24/07/2008

Pecados de Guerra (1989)


Há uma tristeza tremenda que parece definir Pecados de Guerra. Em cada plano, cada imagem e cada som há uma dor rara de se ver filmada. Não é agradável, portanto – mas é essa tristeza que justifica e sustenta o filme.

Em plena guerra do Vietnã, o soldado Eriksson é colocado diante do dilema de ser ou não conivente com um crime hediondo cometido por seus companheiros de farda – o estupro de uma jovem vietnamita. A narrativa toma o ponto de vista deste soldado, por mais instável e inseguro que ele pareça ser em diversos momentos. Ele não contemporiza em momento algum, em nenhum instante ele parece aceitar a idéia de ser conivente com o crime – mas ele falha, e com ele falham e falhamos todos. Não, decididamente não é um filme agradável.

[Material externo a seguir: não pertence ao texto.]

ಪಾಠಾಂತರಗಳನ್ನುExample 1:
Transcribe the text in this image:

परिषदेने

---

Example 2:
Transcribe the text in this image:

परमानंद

A guerra é o inferno para quem está lá, com certeza – e a gente sempre lembra que se tratava de uma invasão a um país que não desejava receber a “ajuda” que vinha da América do Norte (algo semelhante a 2003?). Bem, mas a história é sobre um personagem que lá está, no meio da guerra, num lugar onde a vida pode de fato terminar no instante seguinte. Convive com seus companheiros, fica amigo deles, tem a vida salva por eles, quer sair do acampamento com eles – para encontrar prostitutas locais –, em suma, guerrear é um troço simples, você faz parte dos bons e os inimigos são os maus. Só que, não podendo ter encontros com mulheres em determinada noite (guerra é guerra), os seus companheiros resolvem se exceder um pouco. E aí? Salvaram a vida do cara, são os camaradas dele, até que de repente há um certo surto coletivo – induzido por diversas circunstâncias, inclusive pela estrutura hierárquica – e os caras que têm o discurso de salvar o mundo mostram que perderam em definitivo o respeito pela vida alheia. Fazer o quê, então?

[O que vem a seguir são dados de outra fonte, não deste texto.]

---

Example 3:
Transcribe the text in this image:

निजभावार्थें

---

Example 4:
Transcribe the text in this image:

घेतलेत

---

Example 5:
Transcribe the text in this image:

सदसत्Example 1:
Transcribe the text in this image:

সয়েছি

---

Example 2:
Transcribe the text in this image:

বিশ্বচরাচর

O ponto ético central do filme é nunca tergiversar, nunca negar a gravidade do ato ou justificá-la por conta da realidade que cerca a situação – ao contrário, a narrativa percebe que essa realidade só torna ainda mais problemática a atitude. Não deve ter sido fácil para os americanos ver esse retrato na tela: entraram no país dos caras, mataram milhares dos caras e ainda estupraram e mataram as jovens mulheres do lugar. Além disso, também perderam milhares de vidas e terminaram escorraçados da região – e o início do filme se passa no final do período político seguinte, o de Richard Nixon sendo investigado por Watergate. A expressão de Eriksson ao ouvir as últimas frases do filme (“mas o pesadelo agora acabou...não? Espero que sim.”) indica que, infelizmente, parece que esse pesadelo é recorrente.

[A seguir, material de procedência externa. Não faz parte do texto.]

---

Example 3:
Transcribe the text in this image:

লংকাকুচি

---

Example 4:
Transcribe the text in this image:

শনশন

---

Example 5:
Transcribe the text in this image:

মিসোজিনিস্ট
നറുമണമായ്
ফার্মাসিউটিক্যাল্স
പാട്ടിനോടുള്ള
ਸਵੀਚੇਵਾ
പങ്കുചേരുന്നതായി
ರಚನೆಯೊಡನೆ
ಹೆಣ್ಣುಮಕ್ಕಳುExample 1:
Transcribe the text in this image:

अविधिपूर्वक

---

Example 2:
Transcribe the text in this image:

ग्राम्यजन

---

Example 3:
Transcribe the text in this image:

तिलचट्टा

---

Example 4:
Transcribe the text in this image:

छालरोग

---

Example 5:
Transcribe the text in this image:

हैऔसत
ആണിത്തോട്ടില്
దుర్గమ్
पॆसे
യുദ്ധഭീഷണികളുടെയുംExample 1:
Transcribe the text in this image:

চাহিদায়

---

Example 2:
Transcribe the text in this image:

Que não se pense, no entanto, que este pesadelo recorrente é privilégio de nações guerreiras – na nossa guerra civil de cada dia temos nossas versões diversas para os gestos doentios da estupidez coletiva de pequenos grupos, como podem atestar casos tenebrosos de vandalismo juvenil. E o que fazer numa hora dessas? O filme se posiciona – tem que ter brio para não ficar ao lado da turma. E sobreviver.

A presença única desse conflito moral – cuja opção não é nem pode ser posta em questão – torna este filme estranhamente diferente dos demais filmes do diretor. Ao invés de trabalhar seu fascínio pela técnica narrativa de cinema e pela analogia com o engodo da aparência, De Palma deixa por um momento de dedicar sua vida ao cinema e dedica seu cinema à vida. Daí encontra a razão de ser do seu projeto e daí também – contando com o desempenho fabuloso do elenco – encontra toda a força e dor que tornam o filme incomum e impressionante.